SINCE HER debut collection last February, its been clear that Chemena Kamali‘s mission at Chloé is to embrace the spirit of what it means to be a Chloé woman.

To feel and see her free-spirited nature. Her route to this is clear: “this meant a return to our roots, focusing on truly defining moments for the House such as Karl Lagerfeld’s 1970s Chloé collections”.

Never straying too far from an unwavering female perspective, the aesthetic of the brand has always centred itself around sincere, unpretentious clothes that play with silhouettes and fluidity – that allow her to dance, run and twirl where ever she is. Or as the Fall 2024 collection notes read, “with a sense of ‘un-doneness'”.

Stating she designed this collection prior to her first, this capsule is all about laying the foundation of her era at the House. Bringing out core staples for her client, chic capes, lace blouses, leather trenches and structured denim come together to bring a timeless and yet seasonal offering.

● ● ● ● ●

- _WHAT YOU WILL DO_:
a - Retype a portion of the Chloé passage word for word, beginning at the words "SINCE HER debut" and stopping after the words "a Chloé woman.".
b - Extend the Chloé passage, starting right after its final sentence.

- _Stored entries_:

● ● ● ● ●

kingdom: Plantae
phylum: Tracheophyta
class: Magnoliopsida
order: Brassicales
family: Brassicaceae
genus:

● ● ● ● ●

- _FINAL RESULTS_:
a -
SINCE HER debut collection last February, its been clear that Chemena Kamali‘s mission at Chloé is to embrace the spirit of what it means to be a Chloé woman.

b -
Accessories are as important as clothes with 70s inspired boots, clog and wedges arriving in naturally tanned leather – all made to be worn and age to become a part of an ever evolving narrative of the wearer.

With a hope of reigniting the relevance of the brand, the designer is paving a distinctive path through today’s landscape of glitz and glamour with the focus on radiant, natural beauty that appeals to all ages.

“I hope to anticipate how women want to feel today. I want to make Chloé women feel like themselves and touch them with Chloé’s spirit and vitality”, explains Kamali. “It’s about capturing all our opposites and contradictions in a wardrobe full of joy, intuition, and freedom”.